True, it is just businesses and government buildings that must obey the sign-wearing edict.

Now.

Your guess is as good as mine as to when Tennessee politicos decide to put the display burden not on the certain places that have restroom facilities but on certain people who might need to use those facilities. You shouldn’t need a Ph.D. in history to see what this Tennessee law is a precursor to.

So, no, this is neither reminiscence nor shout-out.

It is none of that. It is pure fear.

Fear of what this new law is really saying.
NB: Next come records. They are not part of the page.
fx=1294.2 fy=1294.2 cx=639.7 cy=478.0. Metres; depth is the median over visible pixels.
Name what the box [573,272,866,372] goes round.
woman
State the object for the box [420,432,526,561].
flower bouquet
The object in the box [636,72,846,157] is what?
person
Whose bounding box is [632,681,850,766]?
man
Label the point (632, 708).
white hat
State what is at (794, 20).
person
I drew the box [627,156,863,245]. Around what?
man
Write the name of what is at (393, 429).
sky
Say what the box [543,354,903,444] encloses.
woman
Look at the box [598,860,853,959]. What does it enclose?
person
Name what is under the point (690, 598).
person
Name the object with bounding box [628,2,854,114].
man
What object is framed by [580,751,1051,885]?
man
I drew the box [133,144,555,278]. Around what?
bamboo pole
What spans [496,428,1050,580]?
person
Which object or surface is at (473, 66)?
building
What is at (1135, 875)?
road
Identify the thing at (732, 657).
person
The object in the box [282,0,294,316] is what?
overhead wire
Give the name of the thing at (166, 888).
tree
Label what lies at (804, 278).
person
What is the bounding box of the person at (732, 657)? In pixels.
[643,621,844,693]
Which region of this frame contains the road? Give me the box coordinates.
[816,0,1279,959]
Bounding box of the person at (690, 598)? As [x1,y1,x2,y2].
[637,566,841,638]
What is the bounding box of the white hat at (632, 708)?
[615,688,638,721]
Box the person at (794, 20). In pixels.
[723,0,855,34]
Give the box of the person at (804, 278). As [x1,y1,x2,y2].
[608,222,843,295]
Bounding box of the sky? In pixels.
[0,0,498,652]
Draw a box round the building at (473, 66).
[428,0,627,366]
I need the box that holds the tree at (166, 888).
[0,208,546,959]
For it says nothing about protecting anyone.

Instead,  it is an aspirational statement of national enforced conformity: a statement that a certain category of people – a category to which I belong – should stay in our place.  They say that I should never burden respectable jurisdictions with my presence.  They say that my cis colleague and I should never have had the opportunity to work together as equals – and that future trans women and cis women never will.
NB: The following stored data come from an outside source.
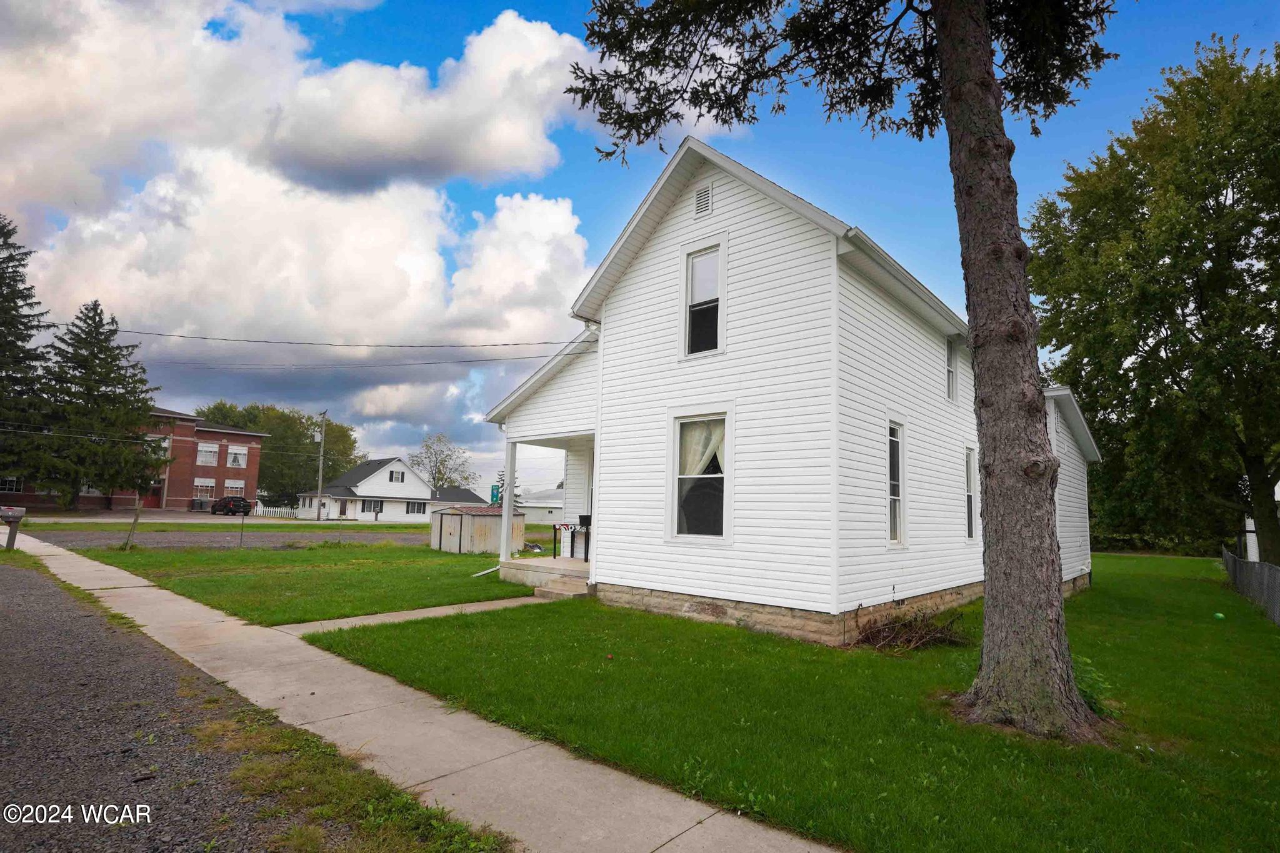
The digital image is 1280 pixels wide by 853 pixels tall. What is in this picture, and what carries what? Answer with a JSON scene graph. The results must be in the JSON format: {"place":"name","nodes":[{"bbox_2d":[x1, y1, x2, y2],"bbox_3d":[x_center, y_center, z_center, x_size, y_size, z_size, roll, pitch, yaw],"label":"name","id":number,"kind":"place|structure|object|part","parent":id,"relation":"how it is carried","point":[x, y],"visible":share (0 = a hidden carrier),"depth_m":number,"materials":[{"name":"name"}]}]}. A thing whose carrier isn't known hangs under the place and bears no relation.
{"place":"outdoors","nodes":[
{"label":"outdoors","id":0,"kind":"place"},
{"bbox_2d":[0,406,267,512],"label":"brick building","id":1,"kind":"structure","parent":0,"point":[231,434],"materials":[{"name":"red brick"}]},
{"bbox_2d":[0,475,20,492],"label":"window","id":2,"kind":"structure","parent":1,"relation":"in","point":[9,488],"depth_m":39.64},
{"bbox_2d":[142,483,163,507],"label":"door","id":3,"kind":"structure","parent":1,"relation":"in","point":[159,490],"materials":[{"name":"red"}]},
{"bbox_2d":[144,434,169,457],"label":"window","id":4,"kind":"structure","parent":1,"relation":"in","point":[164,444],"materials":[{"name":"white"}]},
{"bbox_2d":[193,479,216,497],"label":"window","id":5,"kind":"structure","parent":1,"relation":"in","point":[211,484],"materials":[{"name":"white"}]},
{"bbox_2d":[196,441,218,465],"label":"window","id":6,"kind":"structure","parent":1,"relation":"in","point":[206,449],"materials":[{"name":"white"}]},
{"bbox_2d":[223,480,246,495],"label":"window","id":7,"kind":"structure","parent":1,"relation":"in","point":[226,484],"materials":[{"name":"white"}]},
{"bbox_2d":[226,445,248,467],"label":"window","id":8,"kind":"structure","parent":1,"relation":"in","point":[234,451],"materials":[{"name":"white"}]},
{"bbox_2d":[0,549,338,852],"label":"gravel driveway","id":9,"kind":"structure","parent":0,"point":[24,578],"materials":[{"name":"grey gravel"}]},
{"bbox_2d":[0,505,26,550],"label":"mailbox","id":10,"kind":"object","parent":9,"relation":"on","point":[14,535],"visible":0.98,"depth_m":14.79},
{"bbox_2d":[11,524,426,551],"label":"road","id":11,"kind":"structure","parent":0,"point":[276,538],"materials":[{"name":"grey asphalt"}]},
{"bbox_2d":[62,540,540,627],"label":"lawn","id":12,"kind":"structure","parent":0,"point":[241,578],"materials":[{"name":"green plant"}]},
{"bbox_2d":[123,495,143,550],"bbox_3d":[-14.434,2.813,17.225,0.252,1.720,0.192,-4,-8,41],"label":"wooden post","id":13,"kind":"object","parent":12,"relation":"on","point":[139,508],"visible":0.95,"depth_m":17.19,"materials":[{"name":"brown wood"}]},
{"bbox_2d":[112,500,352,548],"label":"wire fence","id":14,"kind":"object","parent":12,"relation":"on","point":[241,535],"visible":0.82,"depth_m":18.74,"materials":[{"name":"metal"}]},
{"bbox_2d":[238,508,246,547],"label":"fence post","id":15,"kind":"object","parent":12,"relation":"on","point":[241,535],"visible":0.99,"depth_m":19.05,"materials":[{"name":"metal"}]},
{"bbox_2d":[428,505,524,554],"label":"shed","id":16,"kind":"structure","parent":12,"relation":"on","point":[494,520],"depth_m":20.71,"materials":[{"name":"beige metal"}]},
{"bbox_2d":[0,0,606,437],"label":"cloud","id":17,"kind":"structure","parent":0,"point":[191,277],"materials":[{"name":"white"}]},
{"bbox_2d":[297,457,486,521],"label":"white house","id":18,"kind":"structure","parent":0,"point":[404,469],"materials":[{"name":"white paint"}]},
{"bbox_2d":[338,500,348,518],"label":"door","id":19,"kind":"structure","parent":18,"relation":"in","point":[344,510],"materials":[{"name":"wood"}]},
{"bbox_2d":[361,499,383,511],"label":"window","id":20,"kind":"structure","parent":18,"relation":"in","point":[374,505],"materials":[{"name":"grey glass"}]},
{"bbox_2d":[388,469,405,482],"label":"window","id":21,"kind":"structure","parent":18,"relation":"in","point":[392,479],"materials":[{"name":"white"}]},
{"bbox_2d":[404,501,427,514],"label":"window","id":22,"kind":"structure","parent":18,"relation":"in","point":[412,505],"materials":[{"name":"white"}]},
{"bbox_2d":[275,593,549,635],"label":"walkway","id":23,"kind":"structure","parent":0,"point":[342,620],"materials":[{"name":"concrete"}]},
{"bbox_2d":[6,526,841,852],"label":"sidewalk","id":24,"kind":"structure","parent":0,"point":[454,717],"materials":[{"name":"concrete"}]},
{"bbox_2d":[489,483,501,505],"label":"green sign","id":25,"kind":"object","parent":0,"point":[492,495],"visible":0.69,"depth_m":18.13,"materials":[{"name":"green metal"}]},
{"bbox_2d":[516,486,564,523],"label":"white building","id":26,"kind":"structure","parent":0,"point":[534,518],"materials":[{"name":"white paint"}]},
{"bbox_2d":[531,572,593,600],"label":"porch steps","id":27,"kind":"structure","parent":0,"point":[574,595],"depth_m":10.80,"materials":[{"name":"concrete"}]},
{"bbox_2d":[0,0,1279,498],"label":"sky","id":28,"kind":"structure","parent":0,"point":[492,192],"materials":[{"name":"blue"}]},
{"bbox_2d":[480,136,1100,648],"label":"white house","id":29,"kind":"structure","parent":0,"point":[722,222],"depth_m":9.37,"materials":[{"name":"white plastic"}]},
{"bbox_2d":[76,327,589,350],"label":"power line","id":30,"kind":"object","parent":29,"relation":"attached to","point":[517,344],"visible":0.95,"depth_m":18.54,"materials":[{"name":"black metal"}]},
{"bbox_2d":[133,349,596,370],"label":"power line","id":31,"kind":"object","parent":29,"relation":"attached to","point":[494,359],"visible":0.94,"depth_m":20.84,"materials":[{"name":"grey"}]},
{"bbox_2d":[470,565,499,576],"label":"downspout","id":32,"kind":"object","parent":29,"relation":"attached to","point":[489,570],"visible":0.81,"depth_m":13.99,"materials":[{"name":"white metal"}]},
{"bbox_2d":[498,554,592,587],"bbox_3d":[-0.618,3.422,13.408,3.965,0.588,4.527,-4,-8,41],"label":"porch","id":33,"kind":"object","parent":29,"relation":"attached to","point":[552,560],"visible":0.31,"depth_m":12.57,"materials":[{"name":"concrete"}]},
{"bbox_2d":[500,440,517,563],"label":"porch post","id":34,"kind":"object","parent":33,"relation":"on","point":[504,525],"visible":0.94,"depth_m":14.38,"materials":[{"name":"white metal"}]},
{"bbox_2d":[551,518,591,560],"bbox_3d":[-1.492,2.633,13.938,1.015,0.968,0.683,-4,-8,41],"label":"table","id":35,"kind":"object","parent":33,"relation":"on","point":[572,535],"visible":0.69,"depth_m":13.87,"materials":[{"name":"black metal"}]},
{"bbox_2d":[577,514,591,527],"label":"flower pot","id":36,"kind":"object","parent":35,"relation":"on","point":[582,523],"visible":0.68,"depth_m":13.84,"materials":[{"name":"black"}]},
{"bbox_2d":[581,448,594,527],"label":"door","id":37,"kind":"structure","parent":29,"relation":"in","point":[589,495],"depth_m":13.66,"materials":[{"name":"white"}]},
{"bbox_2d":[668,411,730,542],"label":"window","id":38,"kind":"structure","parent":29,"relation":"in","point":[720,476],"depth_m":9.29,"materials":[{"name":"glass"}]},
{"bbox_2d":[678,418,725,476],"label":"curtain","id":39,"kind":"object","parent":38,"relation":"hanging from","point":[710,454],"visible":0.28,"depth_m":9.31,"materials":[{"name":"white fabric"}]},
{"bbox_2d":[693,183,713,217],"bbox_3d":[0.994,-3.561,9.605,0.368,0.503,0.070,-4,-8,41],"label":"gable vent","id":40,"kind":"object","parent":29,"relation":"in","point":[700,205],"visible":0.97,"depth_m":9.59,"materials":[{"name":"metal"}]},
{"bbox_2d":[680,238,726,356],"bbox_3d":[1.074,-2.003,9.760,0.843,2.022,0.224,-4,-8,41],"label":"upper window","id":41,"kind":"structure","parent":29,"relation":"in","point":[700,269],"depth_m":9.81,"materials":[{"name":"white glass"}]},
{"bbox_2d":[886,419,906,545],"bbox_3d":[3.844,0.891,9.335,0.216,2.199,0.880,-4,-8,41],"label":"window","id":42,"kind":"structure","parent":29,"relation":"in","point":[897,525],"depth_m":9.51,"materials":[{"name":"glass"}]},
{"bbox_2d":[945,338,958,401],"bbox_3d":[5.828,-1.027,11.524,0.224,1.345,0.825,-4,-8,41],"label":"window","id":43,"kind":"structure","parent":29,"relation":"in","point":[950,389],"depth_m":11.70,"materials":[{"name":"grey glass"}]},
{"bbox_2d":[963,446,977,540],"bbox_3d":[6.241,1.309,11.572,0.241,2.070,0.928,-4,-8,41],"label":"window","id":44,"kind":"structure","parent":29,"relation":"in","point":[970,493],"depth_m":11.76,"materials":[{"name":"black glass"}]},
{"bbox_2d":[302,555,1279,852],"label":"lawn","id":45,"kind":"structure","parent":0,"point":[1098,595],"materials":[{"name":"green plant"}]},
{"bbox_2d":[564,0,1126,743],"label":"tree","id":46,"kind":"object","parent":45,"relation":"on","point":[945,78],"visible":0.99,"depth_m":5.56,"materials":[{"name":"brown plant"}]},
{"label":"tree trunk","id":47,"kind":"part","parent":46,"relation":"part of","materials":[{"name":"brown wood"}]},
{"bbox_2d":[850,606,969,651],"bbox_3d":[3.434,2.621,7.846,1.659,0.517,1.718,-4,-8,41],"label":"brush pile","id":48,"kind":"object","parent":45,"relation":"on","point":[910,625],"visible":0.81,"depth_m":7.72,"materials":[{"name":"brown wood"}]},
{"bbox_2d":[1072,657,1114,714],"bbox_3d":[3.971,2.374,5.564,0.754,0.538,0.792,-4,-8,41],"label":"shrub","id":49,"kind":"object","parent":45,"relation":"on","point":[1090,697],"visible":0.31,"depth_m":5.47,"materials":[{"name":"green plant"}]},
{"bbox_2d":[1024,39,1279,578],"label":"tree","id":50,"kind":"object","parent":45,"relation":"on","point":[1215,185],"visible":0.99,"depth_m":16.76,"materials":[{"name":"green plant"}]},
{"bbox_2d":[1213,611,1225,620],"bbox_3d":[9.940,3.275,10.385,0.179,0.131,0.188,-4,-8,41],"label":"green ball","id":51,"kind":"object","parent":45,"relation":"on","point":[1218,615],"visible":0.98,"depth_m":10.34,"materials":[{"name":"green plastic"}]},
{"bbox_2d":[1221,547,1279,625],"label":"chain-link fence","id":52,"kind":"object","parent":45,"relation":"on","point":[1230,563],"visible":0.91,"depth_m":12.16,"materials":[{"name":"metal"}]},
{"bbox_2d":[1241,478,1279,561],"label":"white building","id":53,"kind":"structure","parent":0,"point":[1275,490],"depth_m":22.24,"materials":[{"name":"white"}]},
{"label":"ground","id":54,"kind":"structure","parent":0},
{"bbox_2d":[0,215,51,490],"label":"spruce tree","id":55,"kind":"object","parent":54,"relation":"on","point":[1,232],"visible":0.92,"depth_m":34.84,"materials":[{"name":"plant"}]},
{"bbox_2d":[28,301,163,506],"bbox_3d":[-35.433,-1.199,39.737,8.197,14.386,8.223,2,-6,-3],"label":"spruce tree","id":56,"kind":"object","parent":54,"relation":"on","point":[106,374],"visible":0.97,"depth_m":38.78,"materials":[{"name":"plant"}]},
{"bbox_2d":[190,497,209,510],"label":"air conditioner","id":57,"kind":"object","parent":54,"relation":"on","point":[199,503],"visible":0.91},
{"bbox_2d":[208,496,252,515],"label":"car","id":58,"kind":"object","parent":54,"relation":"on","point":[236,505],"visible":0.99,"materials":[{"name":"black metal"}]},
{"bbox_2d":[250,503,300,518],"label":"picket fence","id":59,"kind":"object","parent":54,"relation":"on","point":[264,508],"visible":0.68,"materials":[{"name":"white wood"}]},
{"bbox_2d":[196,399,361,504],"label":"tree","id":60,"kind":"object","parent":54,"relation":"on","point":[329,424],"visible":0.63,"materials":[{"name":"green plant"}]},
{"bbox_2d":[316,410,327,521],"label":"utility pole","id":61,"kind":"object","parent":54,"relation":"on","point":[322,451],"visible":0.97,"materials":[{"name":"grey wood"}]},
{"bbox_2d":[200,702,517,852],"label":"grass strip","id":62,"kind":"object","parent":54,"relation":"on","point":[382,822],"visible":0.7,"depth_m":3.26,"materials":[{"name":"green plant"}]},
{"bbox_2d":[407,431,477,490],"label":"tree","id":63,"kind":"object","parent":54,"relation":"on","point":[439,471],"visible":0.78,"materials":[{"name":"green plant"}]},
{"bbox_2d":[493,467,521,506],"label":"tree","id":64,"kind":"object","parent":54,"relation":"on","point":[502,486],"visible":0.3,"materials":[{"name":"green plant"}]},
{"bbox_2d":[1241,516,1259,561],"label":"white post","id":65,"kind":"object","parent":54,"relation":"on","point":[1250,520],"visible":0.5,"depth_m":21.48,"materials":[{"name":"white"}]}
]}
True, the new law could not reach back in time to criminalize my use of public accommodations in Tennessee 29 springs ago even if I had by then transitioned… But I have wandered through the state on a few occasions since transitioning.

And, make no mistake, the people who put this law into force are telegraphing to the world in no uncertain terms that if they could criminalize us ex post facto, they would.

And they are telling me that, should I get the urge to drive down to Texas later this year for my mom’s 90th birthday, I’d better not have the temerity to take a route that goes through Tennessee.

And they are telling us all so much more. They’re telling us what they think of us.

We fail to believe them at our peril.